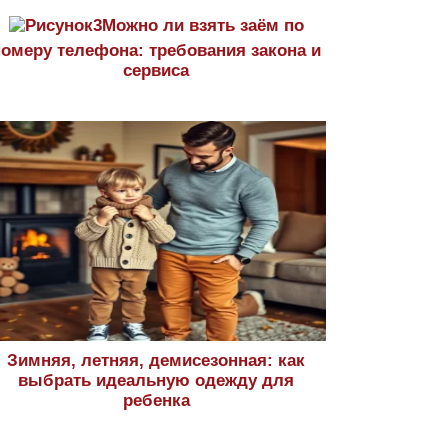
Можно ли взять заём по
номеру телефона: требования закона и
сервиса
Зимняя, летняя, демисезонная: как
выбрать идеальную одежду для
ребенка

= Exercise objective =
Each entry above must be restated word for word; the pictures stay out of the copy.

= Answer box =
Можно ли взять заём по
номеру телефона: требования закона и
сервиса
Зимняя, летняя, демисезонная: как
выбрать идеальную одежду для
ребенка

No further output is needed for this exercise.